* THE PROBLEM: Search the material for the word "monitoring" and copy each line that holds it.

**********

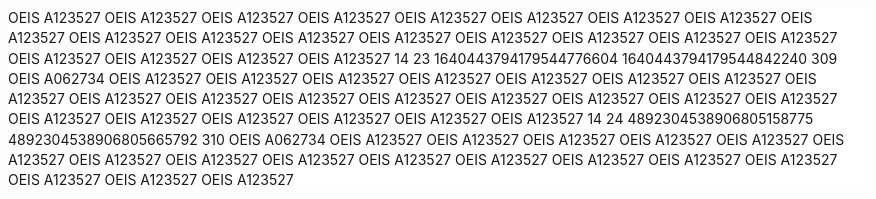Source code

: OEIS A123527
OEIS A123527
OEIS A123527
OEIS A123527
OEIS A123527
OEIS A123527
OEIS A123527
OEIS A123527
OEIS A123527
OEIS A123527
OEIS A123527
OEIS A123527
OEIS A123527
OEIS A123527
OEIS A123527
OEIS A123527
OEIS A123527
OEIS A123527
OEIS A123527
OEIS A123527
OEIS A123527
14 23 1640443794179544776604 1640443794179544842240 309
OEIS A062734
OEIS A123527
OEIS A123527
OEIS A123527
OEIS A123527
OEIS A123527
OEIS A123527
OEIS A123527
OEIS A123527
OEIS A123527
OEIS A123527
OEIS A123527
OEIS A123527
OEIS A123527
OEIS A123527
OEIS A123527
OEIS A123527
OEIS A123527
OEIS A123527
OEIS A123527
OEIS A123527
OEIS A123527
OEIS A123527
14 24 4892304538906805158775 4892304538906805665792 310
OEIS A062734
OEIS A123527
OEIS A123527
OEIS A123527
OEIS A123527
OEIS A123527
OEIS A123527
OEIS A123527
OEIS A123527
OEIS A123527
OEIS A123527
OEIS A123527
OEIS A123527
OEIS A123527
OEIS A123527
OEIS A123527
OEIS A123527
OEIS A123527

**********

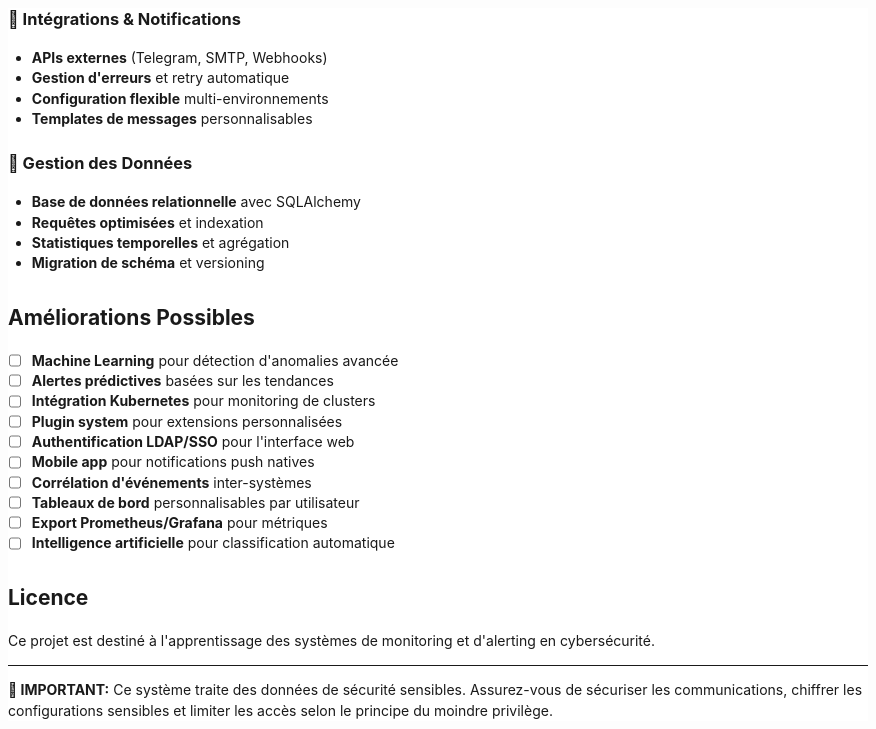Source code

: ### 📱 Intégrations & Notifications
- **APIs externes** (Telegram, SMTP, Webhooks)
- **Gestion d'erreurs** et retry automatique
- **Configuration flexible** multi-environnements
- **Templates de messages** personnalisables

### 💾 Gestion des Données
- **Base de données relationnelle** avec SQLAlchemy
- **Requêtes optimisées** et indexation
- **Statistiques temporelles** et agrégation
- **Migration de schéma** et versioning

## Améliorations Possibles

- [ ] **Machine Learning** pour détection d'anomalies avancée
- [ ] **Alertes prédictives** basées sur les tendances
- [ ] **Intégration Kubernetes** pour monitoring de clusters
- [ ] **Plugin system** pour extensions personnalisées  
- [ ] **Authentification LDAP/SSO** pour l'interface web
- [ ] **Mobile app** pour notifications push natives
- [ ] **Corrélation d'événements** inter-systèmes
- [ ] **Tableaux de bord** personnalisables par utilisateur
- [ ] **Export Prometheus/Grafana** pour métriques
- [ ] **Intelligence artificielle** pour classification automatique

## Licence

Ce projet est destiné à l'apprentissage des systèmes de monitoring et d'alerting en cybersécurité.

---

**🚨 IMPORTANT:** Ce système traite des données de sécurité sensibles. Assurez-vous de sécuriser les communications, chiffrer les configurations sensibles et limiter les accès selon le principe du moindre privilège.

**********

* PROBLEM SOLUTION:
- [ ] **Intégration Kubernetes** pour monitoring de clusters
Ce projet est destiné à l'apprentissage des systèmes de monitoring et d'alerting en cybersécurité.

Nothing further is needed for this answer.